_DOCUMENT EXCERPT:_
_____

CAESAREA MARITIMA from David Hocking www.davidhocking.org


The city and harbor were built under Herod the Great during 22-10 BC near the site of a former Phoenician naval station known as "Straton's Tower". It later became the provincial capital of Roman Judea, Roman Syria Palaestina and Byzantine Palaestina Prima provinces.
 
The city was populated throughout the 1st to 6th centuries AD and became an important early center of Christianity during the Byzantine period, but was mostly abandoned following the Muslim conquest of 640. It was re-fortified by the Crusaders, and finally slighted by the Mamluks in 1265.

The location was all but abandoned in 1800. It was re-developed into a fishing village by Bosniak Muslim immigrants after 1884, and into a modern town after 1940, incorporated in 1977 as the municipality of Caesarea within Israel's Haifa District, about halfway between the cities of Tel Aviv and Haifa.
 
The ruins of the ancient city, on the coast about 2 km south of modern Caesarea, were excavated in the 1950s and 1960s and the site was incorporated into the new Caesarea National Park in 2011.

_____

_TASK PROMPT:_ Pick up the Caesarea Maritima text after its last sentence and continue it.

_DATA SHOWN:_
_____

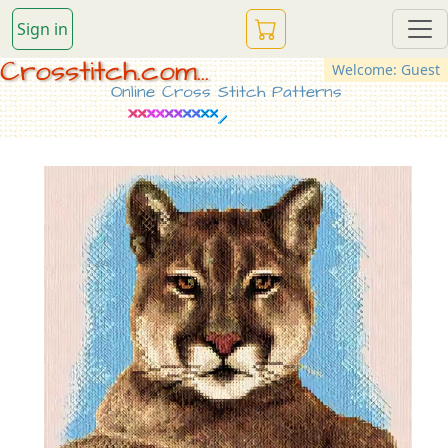
Sign in
Crosstitch.com...
Welcome: Guest
Online Cross Stitch Patterns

_____

_RESULT OF THIS EXERCISE:_
The site of the former Phoenician naval station was awarded to Herod the Great in 30 BC. Herod built his palace on a promontory jutting out into the sea, with a decorative pool surrounded by stoats. He went on to build a large port and a city, which he named in honor of his patron Caesar Augustus.
 
In the year AD 6, Caesarea became the civilian and military capital of Judaea Province and the official residence of the Roman procurator Antonius Felix, and prefect Pontius Pilatus.
 
This city is the location of the 1961 discovery of the Pilate Stone, the only archaeological item that mentions the Roman prefect Pontius Pilate, by whose order Jesus was crucified. It is likely that Pilate used it as a base, and only went to Jerusalem when needed.